All this happened, Kevin notes, as study after study concluded that actual voter fraud was exceedingly rare:
That’s not to say that there’s none at all. In a country of 300 million you’ll find a bit of almost anything. But multiple studies taking different approaches have all come to the same conclusion: The rate of voter fraud in American elections is close to zero.
In her 2010 book, The Myth of Voter Fraud, Lorraine Minnite tracked down every single case brought by the Justice Department between 1996 and 2005 and found that the number of defendants had increased by roughly 1,000 percent under Ashcroft. But that only represents an increase from about six defendants per year to 60, and only a fraction of those were ever convicted of anything. A New York Times investigation in 2007 concluded that only 86 people had been convicted of voter fraud during the previous five years. Many of those appear to have simply made mistakes on registration forms or misunderstood eligibility rules, and more than 30 of the rest were penny-ante vote-buying schemes in local races for judge or sheriff. The investigation found virtually no evidence of any organized efforts to skew elections at the federal level.
The bottom line is that during George W. Bush’s administration Republicans were in a position to carry out a truly obsessive search for voter fraud and found remarkably little. But the myth remains, as do the laws it inspired.

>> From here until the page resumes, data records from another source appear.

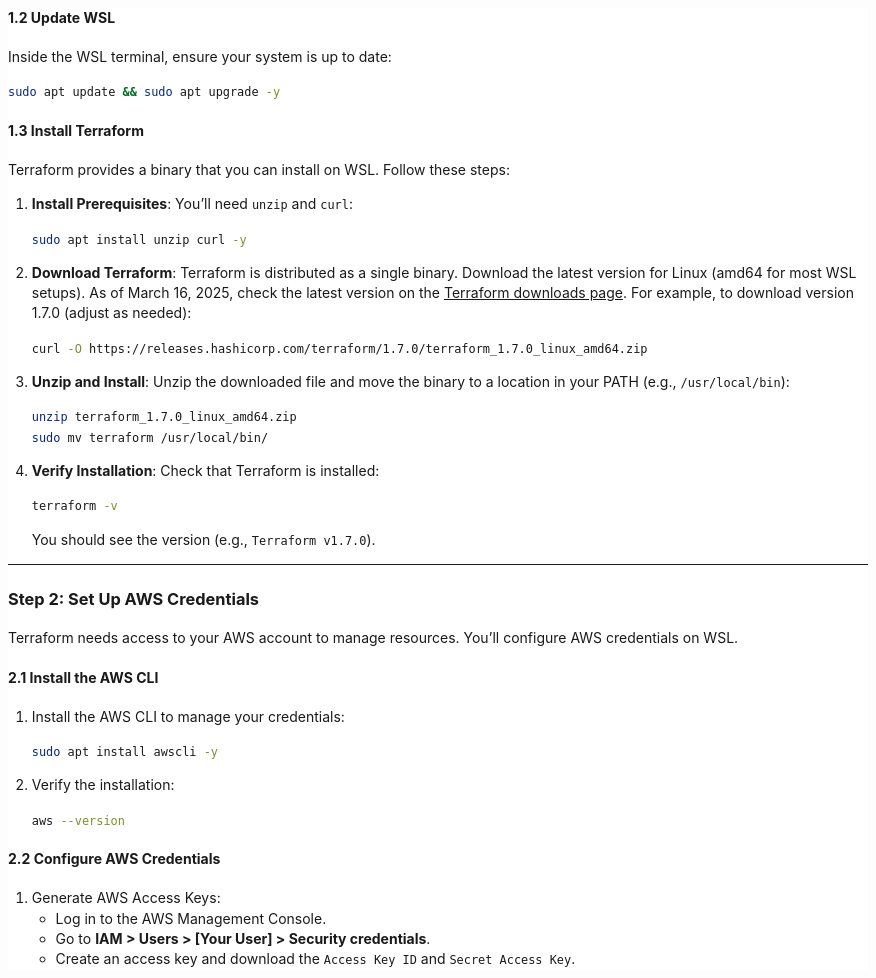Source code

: #### 1.2 Update WSL
Inside the WSL terminal, ensure your system is up to date:
```bash
sudo apt update && sudo apt upgrade -y
```

#### 1.3 Install Terraform
Terraform provides a binary that you can install on WSL. Follow these steps:
1. **Install Prerequisites**:
   You’ll need `unzip` and `curl`:
   ```bash
   sudo apt install unzip curl -y
   ```

2. **Download Terraform**:
   Terraform is distributed as a single binary. Download the latest version for Linux (amd64 for most WSL setups). As of March 16, 2025, check the latest version on the [Terraform downloads page](https://www.terraform.io/downloads.html). For example, to download version 1.7.0 (adjust as needed):
   ```bash
   curl -O https://releases.hashicorp.com/terraform/1.7.0/terraform_1.7.0_linux_amd64.zip
   ```

3. **Unzip and Install**:
   Unzip the downloaded file and move the binary to a location in your PATH (e.g., `/usr/local/bin`):
   ```bash
   unzip terraform_1.7.0_linux_amd64.zip
   sudo mv terraform /usr/local/bin/
   ```

4. **Verify Installation**:
   Check that Terraform is installed:
   ```bash
   terraform -v
   ```
   You should see the version (e.g., `Terraform v1.7.0`).

---

### Step 2: Set Up AWS Credentials
Terraform needs access to your AWS account to manage resources. You’ll configure AWS credentials on WSL.

#### 2.1 Install the AWS CLI
1. Install the AWS CLI to manage your credentials:
   ```bash
   sudo apt install awscli -y
   ```

2. Verify the installation:
   ```bash
   aws --version
   ```

#### 2.2 Configure AWS Credentials
1. Generate AWS Access Keys:
   - Log in to the AWS Management Console.
   - Go to **IAM > Users > [Your User] > Security credentials**.
   - Create an access key and download the `Access Key ID` and `Secret Access Key`.
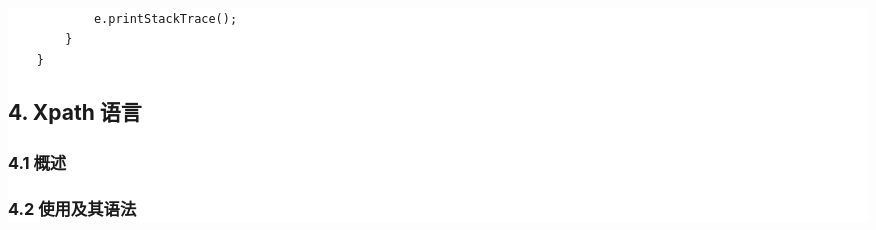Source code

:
 ```
            e.printStackTrace();
        }
    }
```

## 4. Xpath 语言

### 4.1 概述

### 4.2 使用及其语法

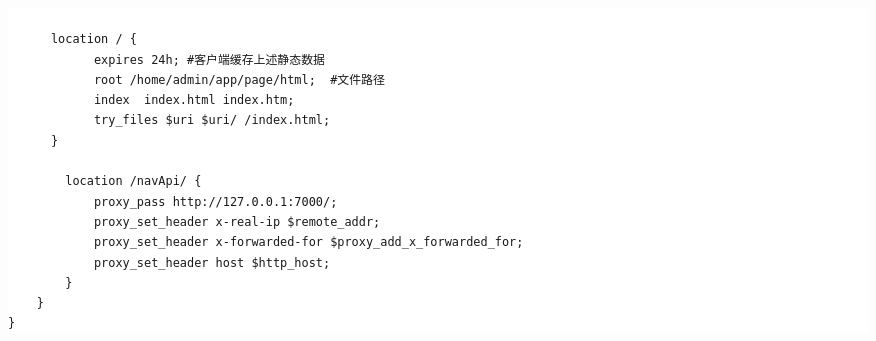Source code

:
 ```nginx

      location / {
            expires 24h; #客户端缓存上述静态数据
            root /home/admin/app/page/html;  #文件路径
            index  index.html index.htm;
            try_files $uri $uri/ /index.html;
      }

        location /navApi/ {
        	proxy_pass http://127.0.0.1:7000/;
            proxy_set_header x-real-ip $remote_addr;
            proxy_set_header x-forwarded-for $proxy_add_x_forwarded_for;
            proxy_set_header host $http_host;
        }
    }
}
```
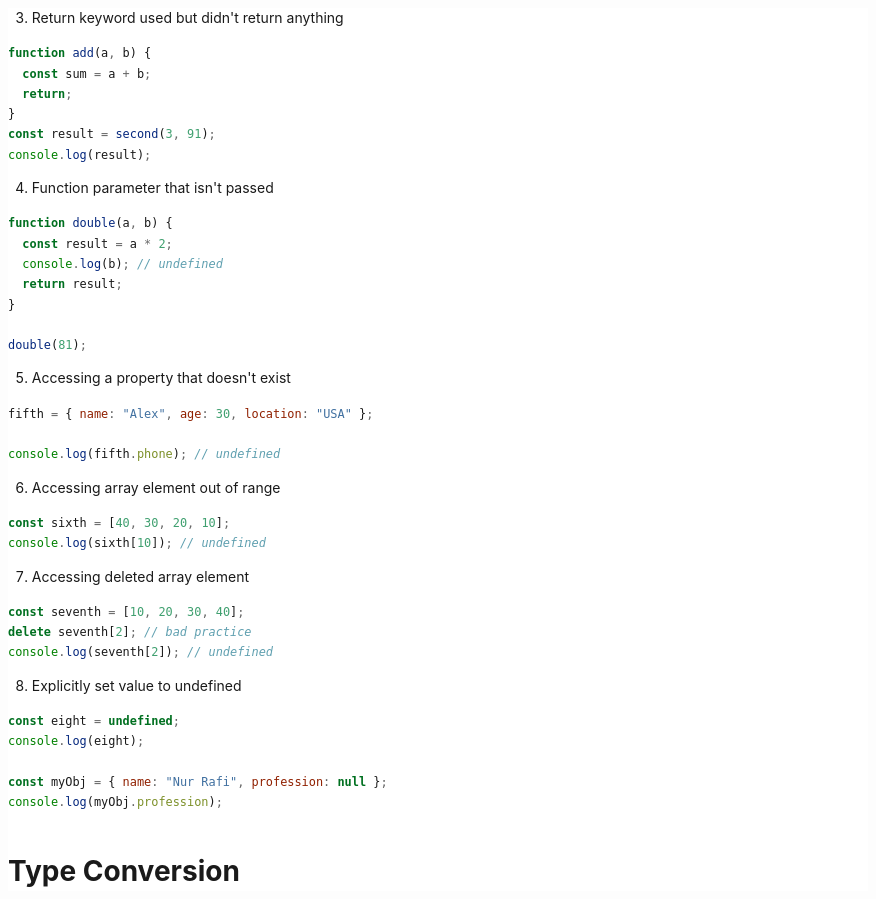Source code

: 3. Return keyword used but didn't return anything

```js
function add(a, b) {
  const sum = a + b;
  return;
}
const result = second(3, 91);
console.log(result);
```

4. Function parameter that isn't passed

```js
function double(a, b) {
  const result = a * 2;
  console.log(b); // undefined
  return result;
}

double(81);
```

5. Accessing a property that doesn't exist

```js
fifth = { name: "Alex", age: 30, location: "USA" };

console.log(fifth.phone); // undefined
```

6. Accessing array element out of range

```js
const sixth = [40, 30, 20, 10];
console.log(sixth[10]); // undefined
```

7. Accessing deleted array element

```js
const seventh = [10, 20, 30, 40];
delete seventh[2]; // bad practice
console.log(seventh[2]); // undefined
```

8. Explicitly set value to undefined

```js
const eight = undefined;
console.log(eight);

const myObj = { name: "Nur Rafi", profession: null };
console.log(myObj.profession);
```

# Type Conversion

Kevin does indicate that Democratic fears of a huge impact from voter ID laws may be exaggerated based on the initial evidence. But it could sure matter in close races, and in any event, the nakedly racial motivation of these laws should be offensive to anyone familiar with the struggle for voting rights.
As Kevin concludes:
Electoral politics has always been a dirty game, but in recent decades most of us felt that there was, at least, a consensus that systematic, national-level efforts to discourage minority voting were at last beyond the pale. But maybe we were just kidding ourselves.